━━ Source material

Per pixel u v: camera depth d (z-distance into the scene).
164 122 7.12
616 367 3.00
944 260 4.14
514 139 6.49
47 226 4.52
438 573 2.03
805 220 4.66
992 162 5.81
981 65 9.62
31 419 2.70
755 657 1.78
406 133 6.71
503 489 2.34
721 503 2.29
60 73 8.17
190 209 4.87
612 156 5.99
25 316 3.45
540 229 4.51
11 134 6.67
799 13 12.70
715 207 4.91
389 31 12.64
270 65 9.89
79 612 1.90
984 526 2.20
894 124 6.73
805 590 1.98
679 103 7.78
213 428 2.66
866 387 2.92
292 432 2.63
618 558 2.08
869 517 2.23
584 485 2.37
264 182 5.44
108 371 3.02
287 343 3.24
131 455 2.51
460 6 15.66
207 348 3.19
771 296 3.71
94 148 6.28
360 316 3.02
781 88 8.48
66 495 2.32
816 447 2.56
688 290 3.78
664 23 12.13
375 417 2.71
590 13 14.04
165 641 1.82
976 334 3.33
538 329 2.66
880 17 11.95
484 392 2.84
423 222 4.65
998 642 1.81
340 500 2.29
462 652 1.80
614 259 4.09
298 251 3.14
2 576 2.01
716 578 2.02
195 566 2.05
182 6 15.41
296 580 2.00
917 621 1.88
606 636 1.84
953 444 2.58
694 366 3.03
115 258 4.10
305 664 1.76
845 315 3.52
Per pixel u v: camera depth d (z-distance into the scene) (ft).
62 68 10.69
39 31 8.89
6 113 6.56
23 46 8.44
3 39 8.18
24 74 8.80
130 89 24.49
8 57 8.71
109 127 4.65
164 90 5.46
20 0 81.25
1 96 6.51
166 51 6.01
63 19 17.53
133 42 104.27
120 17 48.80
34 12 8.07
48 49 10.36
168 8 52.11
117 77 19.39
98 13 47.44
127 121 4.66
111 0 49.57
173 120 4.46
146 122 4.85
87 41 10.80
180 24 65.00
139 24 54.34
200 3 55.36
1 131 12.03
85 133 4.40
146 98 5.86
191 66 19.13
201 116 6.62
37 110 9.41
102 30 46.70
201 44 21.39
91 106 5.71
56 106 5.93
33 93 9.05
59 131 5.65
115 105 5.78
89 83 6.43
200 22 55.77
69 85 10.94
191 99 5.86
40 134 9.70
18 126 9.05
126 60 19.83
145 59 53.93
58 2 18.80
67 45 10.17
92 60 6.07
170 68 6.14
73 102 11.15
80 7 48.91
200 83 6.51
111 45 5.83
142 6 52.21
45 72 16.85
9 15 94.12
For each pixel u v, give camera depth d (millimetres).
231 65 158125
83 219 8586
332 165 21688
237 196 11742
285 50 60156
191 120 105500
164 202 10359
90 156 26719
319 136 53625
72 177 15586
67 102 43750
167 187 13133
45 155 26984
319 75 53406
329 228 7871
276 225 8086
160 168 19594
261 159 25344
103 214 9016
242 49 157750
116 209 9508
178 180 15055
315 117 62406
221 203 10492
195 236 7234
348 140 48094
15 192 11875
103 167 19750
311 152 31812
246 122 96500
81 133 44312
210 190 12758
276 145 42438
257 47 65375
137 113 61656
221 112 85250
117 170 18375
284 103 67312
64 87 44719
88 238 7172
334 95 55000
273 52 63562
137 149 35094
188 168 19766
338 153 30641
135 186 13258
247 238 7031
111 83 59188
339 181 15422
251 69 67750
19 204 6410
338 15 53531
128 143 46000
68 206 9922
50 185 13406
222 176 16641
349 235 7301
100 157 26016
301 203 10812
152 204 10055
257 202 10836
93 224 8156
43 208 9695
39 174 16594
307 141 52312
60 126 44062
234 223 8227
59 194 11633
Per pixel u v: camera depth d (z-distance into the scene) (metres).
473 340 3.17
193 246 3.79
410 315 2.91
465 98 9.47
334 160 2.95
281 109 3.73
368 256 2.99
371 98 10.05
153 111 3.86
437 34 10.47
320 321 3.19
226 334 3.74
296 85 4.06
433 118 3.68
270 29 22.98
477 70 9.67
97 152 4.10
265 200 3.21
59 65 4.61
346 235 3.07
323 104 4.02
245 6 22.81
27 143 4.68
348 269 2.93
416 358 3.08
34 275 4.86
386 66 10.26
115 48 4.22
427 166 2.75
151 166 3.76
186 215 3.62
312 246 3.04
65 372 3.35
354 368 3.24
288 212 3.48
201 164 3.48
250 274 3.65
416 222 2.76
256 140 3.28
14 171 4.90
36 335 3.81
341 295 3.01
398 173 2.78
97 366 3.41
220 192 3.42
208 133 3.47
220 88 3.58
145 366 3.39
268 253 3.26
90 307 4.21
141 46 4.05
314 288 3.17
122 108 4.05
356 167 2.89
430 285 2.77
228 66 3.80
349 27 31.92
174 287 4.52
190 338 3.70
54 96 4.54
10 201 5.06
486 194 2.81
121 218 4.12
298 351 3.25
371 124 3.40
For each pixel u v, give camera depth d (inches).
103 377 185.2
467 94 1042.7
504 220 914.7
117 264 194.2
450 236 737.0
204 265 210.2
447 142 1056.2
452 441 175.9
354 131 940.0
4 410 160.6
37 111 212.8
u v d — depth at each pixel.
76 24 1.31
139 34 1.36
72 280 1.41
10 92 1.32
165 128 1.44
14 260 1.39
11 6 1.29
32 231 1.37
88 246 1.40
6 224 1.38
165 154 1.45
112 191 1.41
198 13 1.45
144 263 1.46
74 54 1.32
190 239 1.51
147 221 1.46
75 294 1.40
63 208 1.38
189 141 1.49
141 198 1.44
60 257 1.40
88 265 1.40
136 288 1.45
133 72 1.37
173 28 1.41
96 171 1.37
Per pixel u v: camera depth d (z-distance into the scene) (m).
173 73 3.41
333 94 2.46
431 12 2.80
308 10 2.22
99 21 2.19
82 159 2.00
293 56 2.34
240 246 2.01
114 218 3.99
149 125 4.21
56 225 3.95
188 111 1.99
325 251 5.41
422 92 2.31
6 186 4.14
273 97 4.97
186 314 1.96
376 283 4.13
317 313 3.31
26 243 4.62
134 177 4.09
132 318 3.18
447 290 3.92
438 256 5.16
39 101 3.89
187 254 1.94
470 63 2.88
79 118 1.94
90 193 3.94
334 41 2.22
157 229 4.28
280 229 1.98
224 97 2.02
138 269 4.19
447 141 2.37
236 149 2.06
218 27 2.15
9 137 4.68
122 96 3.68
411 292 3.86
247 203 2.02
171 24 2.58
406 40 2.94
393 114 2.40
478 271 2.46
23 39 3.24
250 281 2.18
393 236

━━━━

Give back every entry exactly.

-- Output below --
Per pixel u v: camera depth d (z-distance into the scene).
164 122 7.12
616 367 3.00
944 260 4.14
514 139 6.49
47 226 4.52
438 573 2.03
805 220 4.66
992 162 5.81
981 65 9.62
31 419 2.70
755 657 1.78
406 133 6.71
503 489 2.34
721 503 2.29
60 73 8.17
190 209 4.87
612 156 5.99
25 316 3.45
540 229 4.51
11 134 6.67
799 13 12.70
715 207 4.91
389 31 12.64
270 65 9.89
79 612 1.90
984 526 2.20
894 124 6.73
805 590 1.98
679 103 7.78
213 428 2.66
866 387 2.92
292 432 2.63
618 558 2.08
869 517 2.23
584 485 2.37
264 182 5.44
108 371 3.02
287 343 3.24
131 455 2.51
460 6 15.66
207 348 3.19
771 296 3.71
94 148 6.28
360 316 3.02
781 88 8.48
66 495 2.32
816 447 2.56
688 290 3.78
664 23 12.13
375 417 2.71
590 13 14.04
165 641 1.82
976 334 3.33
538 329 2.66
880 17 11.95
484 392 2.84
423 222 4.65
998 642 1.81
340 500 2.29
462 652 1.80
614 259 4.09
298 251 3.14
2 576 2.01
716 578 2.02
195 566 2.05
182 6 15.41
296 580 2.00
917 621 1.88
606 636 1.84
953 444 2.58
694 366 3.03
115 258 4.10
305 664 1.76
845 315 3.52
Per pixel u v: camera depth d (z-distance into the scene) (ft).
62 68 10.69
39 31 8.89
6 113 6.56
23 46 8.44
3 39 8.18
24 74 8.80
130 89 24.49
8 57 8.71
109 127 4.65
164 90 5.46
20 0 81.25
1 96 6.51
166 51 6.01
63 19 17.53
133 42 104.27
120 17 48.80
34 12 8.07
48 49 10.36
168 8 52.11
117 77 19.39
98 13 47.44
127 121 4.66
111 0 49.57
173 120 4.46
146 122 4.85
87 41 10.80
180 24 65.00
139 24 54.34
200 3 55.36
1 131 12.03
85 133 4.40
146 98 5.86
191 66 19.13
201 116 6.62
37 110 9.41
102 30 46.70
201 44 21.39
91 106 5.71
56 106 5.93
33 93 9.05
59 131 5.65
115 105 5.78
89 83 6.43
200 22 55.77
69 85 10.94
191 99 5.86
40 134 9.70
18 126 9.05
126 60 19.83
145 59 53.93
58 2 18.80
67 45 10.17
92 60 6.07
170 68 6.14
73 102 11.15
80 7 48.91
200 83 6.51
111 45 5.83
142 6 52.21
45 72 16.85
9 15 94.12
For each pixel u v, give camera depth d (millimetres).
231 65 158125
83 219 8586
332 165 21688
237 196 11742
285 50 60156
191 120 105500
164 202 10359
90 156 26719
319 136 53625
72 177 15586
67 102 43750
167 187 13133
45 155 26984
319 75 53406
329 228 7871
276 225 8086
160 168 19594
261 159 25344
103 214 9016
242 49 157750
116 209 9508
178 180 15055
315 117 62406
221 203 10492
195 236 7234
348 140 48094
15 192 11875
103 167 19750
311 152 31812
246 122 96500
81 133 44312
210 190 12758
276 145 42438
257 47 65375
137 113 61656
221 112 85250
117 170 18375
284 103 67312
64 87 44719
88 238 7172
334 95 55000
273 52 63562
137 149 35094
188 168 19766
338 153 30641
135 186 13258
247 238 7031
111 83 59188
339 181 15422
251 69 67750
19 204 6410
338 15 53531
128 143 46000
68 206 9922
50 185 13406
222 176 16641
349 235 7301
100 157 26016
301 203 10812
152 204 10055
257 202 10836
93 224 8156
43 208 9695
39 174 16594
307 141 52312
60 126 44062
234 223 8227
59 194 11633
Per pixel u v: camera depth d (z-distance into the scene) (metres).
473 340 3.17
193 246 3.79
410 315 2.91
465 98 9.47
334 160 2.95
281 109 3.73
368 256 2.99
371 98 10.05
153 111 3.86
437 34 10.47
320 321 3.19
226 334 3.74
296 85 4.06
433 118 3.68
270 29 22.98
477 70 9.67
97 152 4.10
265 200 3.21
59 65 4.61
346 235 3.07
323 104 4.02
245 6 22.81
27 143 4.68
348 269 2.93
416 358 3.08
34 275 4.86
386 66 10.26
115 48 4.22
427 166 2.75
151 166 3.76
186 215 3.62
312 246 3.04
65 372 3.35
354 368 3.24
288 212 3.48
201 164 3.48
250 274 3.65
416 222 2.76
256 140 3.28
14 171 4.90
36 335 3.81
341 295 3.01
398 173 2.78
97 366 3.41
220 192 3.42
208 133 3.47
220 88 3.58
145 366 3.39
268 253 3.26
90 307 4.21
141 46 4.05
314 288 3.17
122 108 4.05
356 167 2.89
430 285 2.77
228 66 3.80
349 27 31.92
174 287 4.52
190 338 3.70
54 96 4.54
10 201 5.06
486 194 2.81
121 218 4.12
298 351 3.25
371 124 3.40
For each pixel u v, give camera depth d (inches).
103 377 185.2
467 94 1042.7
504 220 914.7
117 264 194.2
450 236 737.0
204 265 210.2
447 142 1056.2
452 441 175.9
354 131 940.0
4 410 160.6
37 111 212.8
u v d — depth at each pixel.
76 24 1.31
139 34 1.36
72 280 1.41
10 92 1.32
165 128 1.44
14 260 1.39
11 6 1.29
32 231 1.37
88 246 1.40
6 224 1.38
165 154 1.45
112 191 1.41
198 13 1.45
144 263 1.46
74 54 1.32
190 239 1.51
147 221 1.46
75 294 1.40
63 208 1.38
189 141 1.49
141 198 1.44
60 257 1.40
88 265 1.40
136 288 1.45
133 72 1.37
173 28 1.41
96 171 1.37
Per pixel u v: camera depth d (z-distance into the scene) (m).
173 73 3.41
333 94 2.46
431 12 2.80
308 10 2.22
99 21 2.19
82 159 2.00
293 56 2.34
240 246 2.01
114 218 3.99
149 125 4.21
56 225 3.95
188 111 1.99
325 251 5.41
422 92 2.31
6 186 4.14
273 97 4.97
186 314 1.96
376 283 4.13
317 313 3.31
26 243 4.62
134 177 4.09
132 318 3.18
447 290 3.92
438 256 5.16
39 101 3.89
187 254 1.94
470 63 2.88
79 118 1.94
90 193 3.94
334 41 2.22
157 229 4.28
280 229 1.98
224 97 2.02
138 269 4.19
447 141 2.37
236 149 2.06
218 27 2.15
9 137 4.68
122 96 3.68
411 292 3.86
247 203 2.02
171 24 2.58
406 40 2.94
393 114 2.40
478 271 2.46
23 39 3.24
250 281 2.18
393 236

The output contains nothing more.